Ci si interroga sul significato della scissione avvenuta nel PD e sulle conseguenze che potrà avere nella gestione della nostra crisi attuale. Confessiamo che è difficile capirci qualcosa, perché né quel che dicono gli scissionisti, né quel che si ribatte dai vertici del PD aiuta a chiarirci le idee.
Quel che per ora è certo è che gli scissionisti non accettavano più la leadership di Renzi e si erano convinti di essere perdenti in uno scontro interno. L’hanno di fatto ribadito più volte sino a sostenere che se il loro ex partito si liberasse dell’attuale segretario non avrebbero problemi a tornare a collaborare intensamente. Uno che ragiona fuori degli schemi del politichese si chiede perché allora non siano restati dentro a fare quella battaglia, ma evidentemente era questione ormai di incompatibilità caratteriali.

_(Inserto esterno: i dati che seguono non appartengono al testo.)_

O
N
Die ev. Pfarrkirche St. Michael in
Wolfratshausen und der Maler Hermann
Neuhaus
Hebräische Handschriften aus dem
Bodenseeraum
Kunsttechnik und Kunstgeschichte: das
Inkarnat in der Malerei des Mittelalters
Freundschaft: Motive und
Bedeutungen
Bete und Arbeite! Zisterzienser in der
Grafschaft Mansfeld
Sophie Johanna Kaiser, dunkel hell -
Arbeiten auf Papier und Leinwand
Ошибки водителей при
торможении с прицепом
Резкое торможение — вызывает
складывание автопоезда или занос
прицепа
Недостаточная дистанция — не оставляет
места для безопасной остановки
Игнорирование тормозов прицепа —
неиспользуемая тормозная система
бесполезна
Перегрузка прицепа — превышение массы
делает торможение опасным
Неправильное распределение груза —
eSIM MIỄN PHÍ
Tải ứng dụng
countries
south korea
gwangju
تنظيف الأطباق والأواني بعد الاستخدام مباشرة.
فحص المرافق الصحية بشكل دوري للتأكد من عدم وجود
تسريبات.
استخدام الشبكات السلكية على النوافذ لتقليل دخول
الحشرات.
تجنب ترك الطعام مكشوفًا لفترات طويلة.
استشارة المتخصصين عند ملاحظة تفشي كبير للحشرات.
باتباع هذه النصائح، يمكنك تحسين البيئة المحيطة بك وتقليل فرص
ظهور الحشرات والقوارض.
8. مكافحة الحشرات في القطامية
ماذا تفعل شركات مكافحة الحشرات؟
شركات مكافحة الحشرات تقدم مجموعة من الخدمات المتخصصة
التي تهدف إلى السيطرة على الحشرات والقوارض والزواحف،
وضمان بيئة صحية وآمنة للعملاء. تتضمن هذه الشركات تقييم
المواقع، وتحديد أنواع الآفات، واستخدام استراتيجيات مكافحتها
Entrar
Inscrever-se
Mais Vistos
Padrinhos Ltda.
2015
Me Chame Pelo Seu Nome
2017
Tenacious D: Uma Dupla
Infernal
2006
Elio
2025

Sul versante opposto sembra che Renzi sia lesto a scendere sul terreno della personalizzazione dello scontro, polemizzando con D’Alema e tornando alle comparsate TV. È una strategia che non gli ha portato fortuna nella battaglia sul referendum costituzionale, ma non sembra avere imparato da quell’esperienza.
Il tifo dell’opinione pubblica in questa materia ci sembra scarso. Certo ogni contendente ha i suoi pasdaran da esibire, ma tutto finisce lì. L’impressione è che la gente veda questo dibattito come un regolamento di conti interno ad una elite politica e che non si senta coinvolta più di tanto: percepisce quanto sta succedendo come una questione “privata” da cui tenersi fuori. Del resto a volte è persino difficile convincersi di avere letto bene alcune dichiarazioni. Per esempio l’ex governatore dell’Emilia Romagna ha detto che gli pareva che tanti elettori si discostassero dal PD perché lo percepivano come “parte dell’establishment”. Detta da un uomo che è stato per decenni ai vertici del sistema di governo della sua regione, per altro sempre nelle mani più o meno della stessa filiera politica dal 1946 in poi, la frase è surreale: se non erano “establishment” lui e i suoi uomini davvero risulta difficile dare un significato a quella parola.
Ma lasciamo perdere. La questione di fondo al momento è come si potrà andare avanti per giungere in maniera ragionevole alla fine naturale della legislatura. Andare ad elezioni anticipate sembra sempre più problematico e sarebbe in ogni caso traumatico. Continuare con l’attuale governo non sarà una passeggiata visto che la formazione di nuovi gruppi parlamentari non lascia tranquilla la sua navigazione.
Ad aprile si deve approvare il Documento di Programmazione Economica e Finanziaria (Dpef), cioè si devono decidere le direzioni di marcia per la stabilizzazione della nostra finanza pubblica. Gestire questo passaggio in un clima di tutti contro tutti sarà una impresa quasi disperata. Le opposizioni naturalmente non faranno sconti, ma una maggioranza come quella attuale divisa fra cespugli centristi, PD in cerca di nuovo segretario, scissionisti obbligati ad accreditarsi con quelli che considerano espressione del loro bacino elettorale (CGIL, movimenti vari e quant’altro) come farà a non naufragare su qualche scoglio?
Questa è la vera incognita che sta davanti al paese. Aggiungiamoci che si sta esaurendo la luna di miele del riformismo italiano con il carisma di Renzi, che non riesce più a farsi percepire come l’uomo che forzerà l’immobilismo e il corporativismo del nostro sistema politico. Lo si vede da un certo raffreddamento del sostegno che aveva dal sistema dei media, anche se questo è stato molto severo nel giudizio che ha dato sulla scissione.
Insomma è un orizzonte confuso quello che abbiamo davanti. È vero che al momento molti ceti dirigenti si rifugiano nella antica convinzione che dopo tutto se la politica è in crisi questo apre buoni spazi all’amministrazione (cioè ai governi liberi da vincoli di maggioranza), ma va ricordato che in passato scelte di questo tipo hanno prodotto più cure palliative che soluzioni di problemi.